The diagram ( ) is from the 1939 brochure of the New Bauhaus School of Design. It has Architecture and Engineering at its heart and Nature Study near the periphery. Garden design and landscape architecture do not appear on the diagram.

4 thoughts on “Bauhaus Design Principles

  1. ID alumni

    I think it’s a little harsh to say that the Institute of Design did not succeed.
    do a little more homework, you’ll be pleasantly surprised.
    Located in the basement of Crown Hall, one of Mies’ finest buildings ever, the ID was an incredible place to go to school. Where the opposite constraints of art and business did tangle and often find resolution. Sometimes in very beautiful well thought out ways.
    The school , its faculty and alumni, their work and influence cry out for for some true scholarly treatment.
    Long Live Moholy!

  2. Christine

    Would love to hear about your experiences at the ID and in particular resonances with the Bauhaus foundation! Please tell us more!

  3. Christine

    A little on the founding of the ID which was an amalgamation of the Armour Institue and the Lewis Institute:

    “German architect Ludwig Mies van der Rohe joined the then Armour Institute of Technology to head both Armour’s and the Art Institute of Chicago’s architecture program. The Art Institute would later separate and form its own program. Mies was given the task of designing a completely new campus, and the result was a spacious, open, 120-acre (0.49 km2) campus set in contrast to the busy, crowded urban neighborhood around it. The first Mies-designed buildings were completed in the mid-1940s, and construction on what is considered the “Mies Campus” continued until the early 1970s.” [See wiki].

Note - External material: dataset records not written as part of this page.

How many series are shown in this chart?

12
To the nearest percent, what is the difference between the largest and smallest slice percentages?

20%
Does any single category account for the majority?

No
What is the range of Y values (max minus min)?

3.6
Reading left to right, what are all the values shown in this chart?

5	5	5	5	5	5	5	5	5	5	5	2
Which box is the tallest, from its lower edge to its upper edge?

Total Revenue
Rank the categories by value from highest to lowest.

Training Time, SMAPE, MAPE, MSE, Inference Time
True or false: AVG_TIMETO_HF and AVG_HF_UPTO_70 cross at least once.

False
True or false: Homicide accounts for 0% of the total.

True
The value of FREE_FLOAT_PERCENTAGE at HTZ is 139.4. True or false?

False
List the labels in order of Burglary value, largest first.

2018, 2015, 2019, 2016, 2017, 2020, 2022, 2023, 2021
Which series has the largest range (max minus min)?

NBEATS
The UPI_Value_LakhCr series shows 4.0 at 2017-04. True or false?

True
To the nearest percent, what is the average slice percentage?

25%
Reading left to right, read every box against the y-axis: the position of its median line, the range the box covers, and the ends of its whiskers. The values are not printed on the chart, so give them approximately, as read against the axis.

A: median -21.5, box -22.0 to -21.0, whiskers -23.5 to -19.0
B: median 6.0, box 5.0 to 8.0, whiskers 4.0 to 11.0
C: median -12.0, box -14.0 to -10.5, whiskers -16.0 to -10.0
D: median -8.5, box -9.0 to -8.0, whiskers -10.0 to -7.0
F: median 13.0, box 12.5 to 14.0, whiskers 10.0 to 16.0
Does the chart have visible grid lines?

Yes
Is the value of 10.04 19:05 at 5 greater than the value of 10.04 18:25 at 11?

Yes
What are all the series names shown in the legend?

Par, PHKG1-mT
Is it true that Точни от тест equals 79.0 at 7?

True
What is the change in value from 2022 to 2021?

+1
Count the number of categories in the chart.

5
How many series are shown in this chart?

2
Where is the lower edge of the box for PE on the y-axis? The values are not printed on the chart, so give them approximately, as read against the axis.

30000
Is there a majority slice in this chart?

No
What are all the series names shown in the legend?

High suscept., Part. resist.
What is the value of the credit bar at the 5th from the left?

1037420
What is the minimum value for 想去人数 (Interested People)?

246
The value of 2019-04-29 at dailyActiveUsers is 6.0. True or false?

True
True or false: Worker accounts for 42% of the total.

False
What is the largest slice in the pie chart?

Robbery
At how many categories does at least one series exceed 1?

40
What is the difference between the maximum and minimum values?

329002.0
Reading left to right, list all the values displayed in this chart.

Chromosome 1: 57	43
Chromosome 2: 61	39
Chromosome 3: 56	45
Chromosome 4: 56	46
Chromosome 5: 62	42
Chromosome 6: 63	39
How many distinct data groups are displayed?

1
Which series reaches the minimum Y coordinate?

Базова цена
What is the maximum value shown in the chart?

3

    Most famously in 1956 Mies designed the SR Crown Hall. [ ]. See also interior colour photographs [ ] and [ ].

    It is said of the Bauhaus founded in Germany “the question they dared to ask led to new definitions of beauty in the unadorned and practical aspects of the functional”.

    Mies aimed at this purity in his design for SR Crown Hall.

    A summary of the Bauhaus principles by Alfred Barr (Bauhaus) is as follows:

    * most student should face the fact that their future should be involved primarily with industry and mass production rather than with individual craftsmanship.

    * teachers in schools of design should be men who are in advance of their profession rather than safely and academically in the rearguard.

    * the schools of design should, as the Bauhaus did, bring together the various arts of painting, architechture, theatre, photography, weaving, typography, etc., into a modern synthesis which disregards conventional distinctions between the “fine” and “applied” arts.

    * it is harder to design a first rate chair than to paint a second rate painting-and much more useful.

    * a school of design should have on its faculty the purely creative and disinterested artist such as the easel painter as a spiritual counterpoint to the practical technician in order that they may work and teach side by side for the benefit of the student.

    * manual experience of materials is essential to the student of design- experience at first confined to free experiment and then extended to the practical workshop.

    * the study of rational design in terms of techniques and materials should be only the first step in the development of a new and modern sense of beauty

    * because we live in the 20th century, the student architect or designer should be offered no refuge in the past but should be equipped for the modern world in its various aspects, artistic, technical, social, economic, spiritual, so that he may function in society not as a decorator but as a vital participant.